━━━━━ Record excerpts ━━━━━
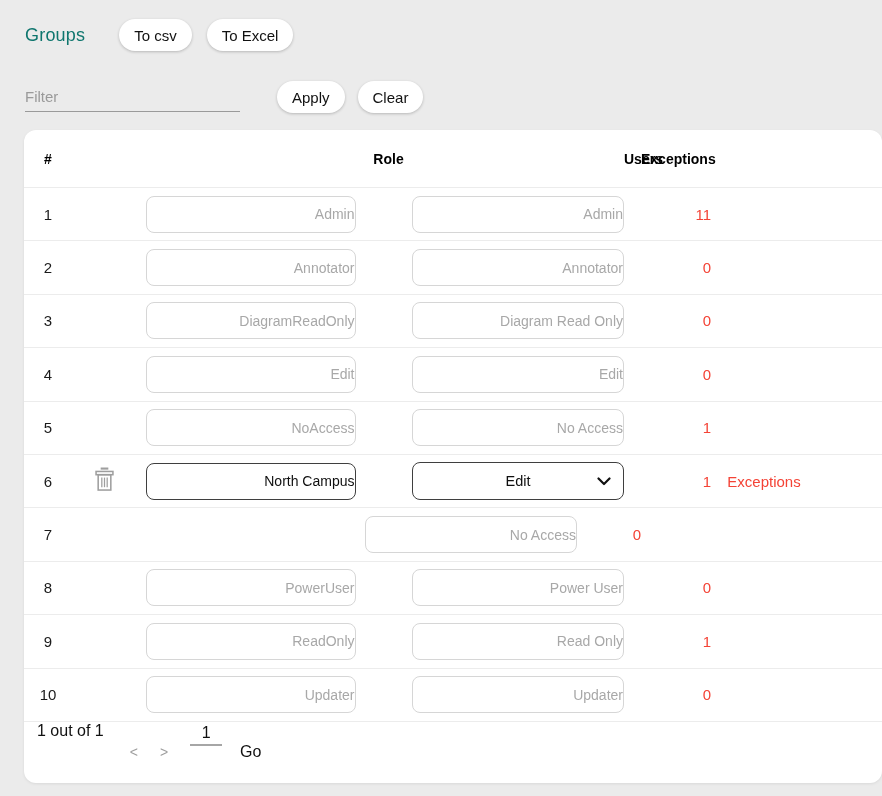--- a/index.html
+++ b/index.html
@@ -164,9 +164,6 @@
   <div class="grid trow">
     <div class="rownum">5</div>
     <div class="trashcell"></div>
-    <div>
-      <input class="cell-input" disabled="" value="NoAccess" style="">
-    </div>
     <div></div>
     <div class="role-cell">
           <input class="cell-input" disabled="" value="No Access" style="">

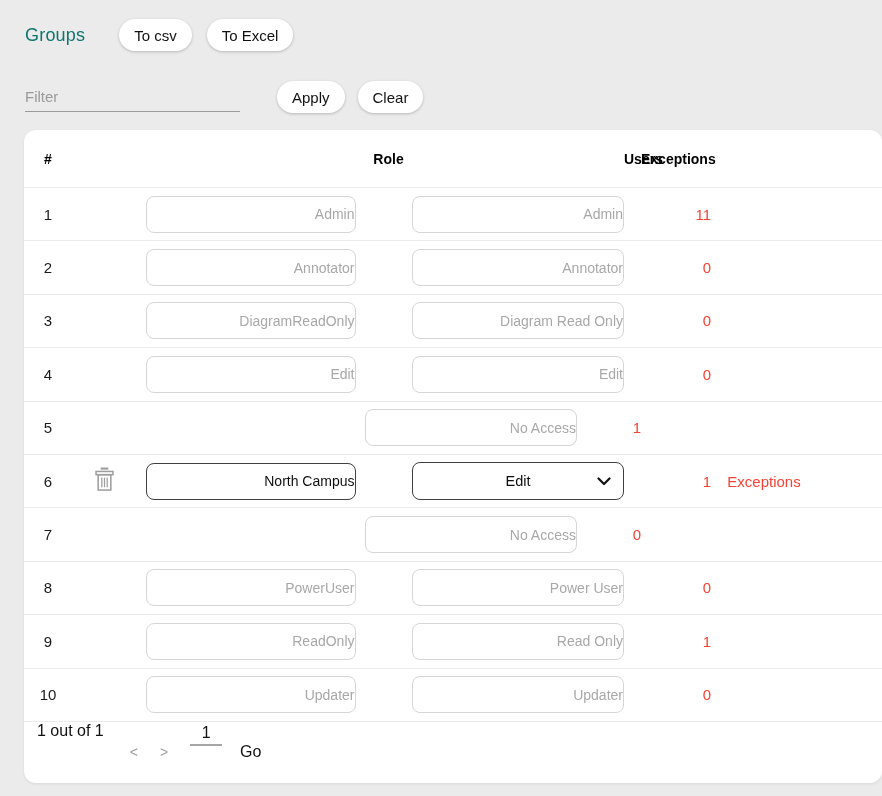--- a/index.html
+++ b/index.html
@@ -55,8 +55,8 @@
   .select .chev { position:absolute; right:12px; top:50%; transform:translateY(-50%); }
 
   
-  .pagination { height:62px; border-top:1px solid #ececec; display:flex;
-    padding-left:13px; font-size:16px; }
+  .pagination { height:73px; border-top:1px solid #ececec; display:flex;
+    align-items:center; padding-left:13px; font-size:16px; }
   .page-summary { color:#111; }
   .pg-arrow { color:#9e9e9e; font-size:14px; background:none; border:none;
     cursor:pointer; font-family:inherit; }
━━━━━
━━━━━ Record excerpts ━━━━━
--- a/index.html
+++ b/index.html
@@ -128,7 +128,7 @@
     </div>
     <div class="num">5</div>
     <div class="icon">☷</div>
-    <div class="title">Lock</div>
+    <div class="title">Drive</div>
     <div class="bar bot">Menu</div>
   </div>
━━━━━
Work to complete = Read the data above. Pull out each line in which the string "left" appears.

Answer to the exercise =
-    padding-left:13px; font-size:16px; }
+    align-items:center; padding-left:13px; font-size:16px; }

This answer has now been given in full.